In the period of go-away-kids-mum’s-reading-the-news the crisis becomes deeply personal when JP and I lose the jobs we love at a thriving spa and massage business. I am in full agreement with my boss’ decision to close, even though that decision pulls the rug out from under us. Suddenly, the drama addict has a new emotion to assimilate: fear. Losing my job yanks me from popcorn-eating spectator to star of the disaster movie. To that point I’d taken an amoral view of the vile but human part of me that enjoyed moaning about the infractions on my charmed life whilst scrolling through catastrophe porn. But as economic insecurity rattled my nerves, that part shrivelled in shame.
There follows a series of days where I wake with the near instant knowledge that the innocence of sleep has gone, and it’s time to face the nightmare ahead. The morning scrolling continues, guilitly and joylessly. I am languid, heavy with the reality of not just being unemployed, but of being horribly alive in an unsafe world that’s melting beyond recognition like the Nazi’s face at the end of Raiders. In the hours before 5pm, when I can hotwire my way to being out of it, I find I am frequently out of my body for thirty seconds at a time, staring out the window, trying to forget myself. “This is not, this is not really happening!” my head sings, before reality crashes in with “You bet your life it is!”
Then my emotions careen to the other extreme when the Australian government responds to the unfolding clusterfuck with a generous benefit package for those who’ve lost their jobs as a direct result of the crisis.
I’ve always thought that living in a country with a functioning social security system was a privilege, but when I came to draw on that system I felt that privilege viscerally, genuinely experiencing gratitude within my body. This is no cursory reaction, either, as I discover when a civil servant calls to finalise my claim two weeks later.
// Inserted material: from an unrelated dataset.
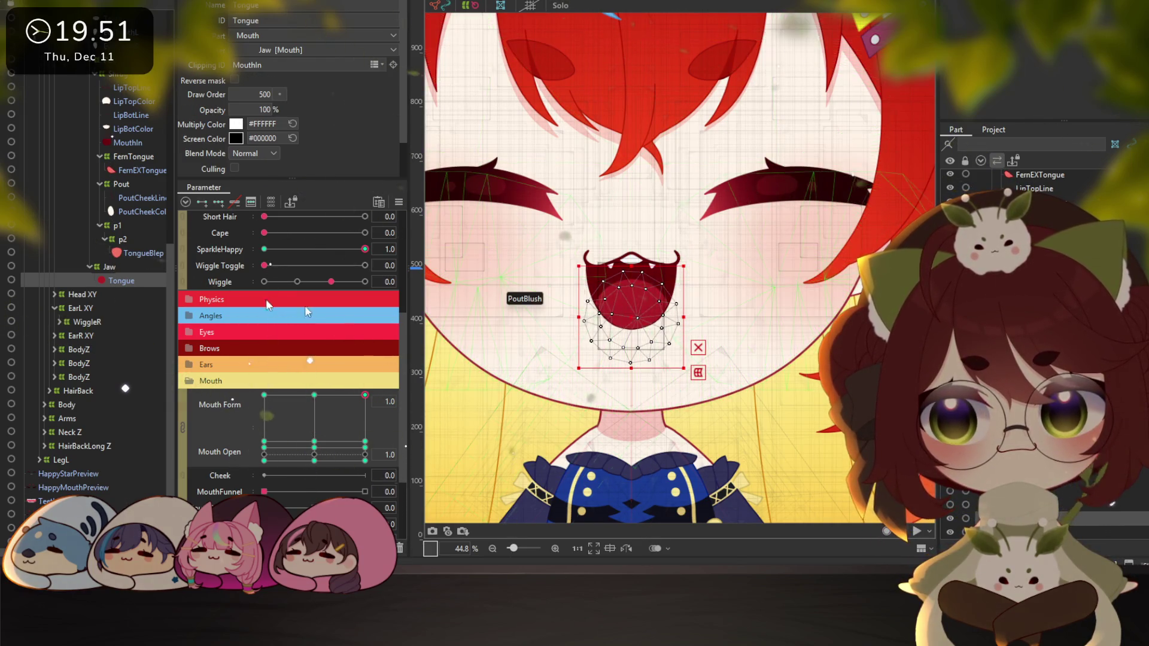
pyautogui.click(260, 254)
He asks me to confirm my address and I say “Before I do, I’d like to say how grateful I am for the Government’s support. I think we’re so lucky to live in a country that… ” and on I go, starting to weep a bit. It sounds for all the world as if I’m accepting an Oscar, rather than $550 a fortnight. Somehow we stumble our way through the call.
Next up, you can expect more histrionics as I describe my first experience of homeschooling. Hint: happy hour gets earlier and the servings more generous.
What a brilliant writer you are, dear Sam. I wanted it to continue….drama queens are entertaining!!!!
Awesome Sambo, yes a strange new reality indeed! Love your ever-so-real way of describing your feelings & fumblings in this new apocalyptic movie we all find our selves in! Looking forward to the next episode of how you are managing to juggle life, kidz, home schooling & the rest!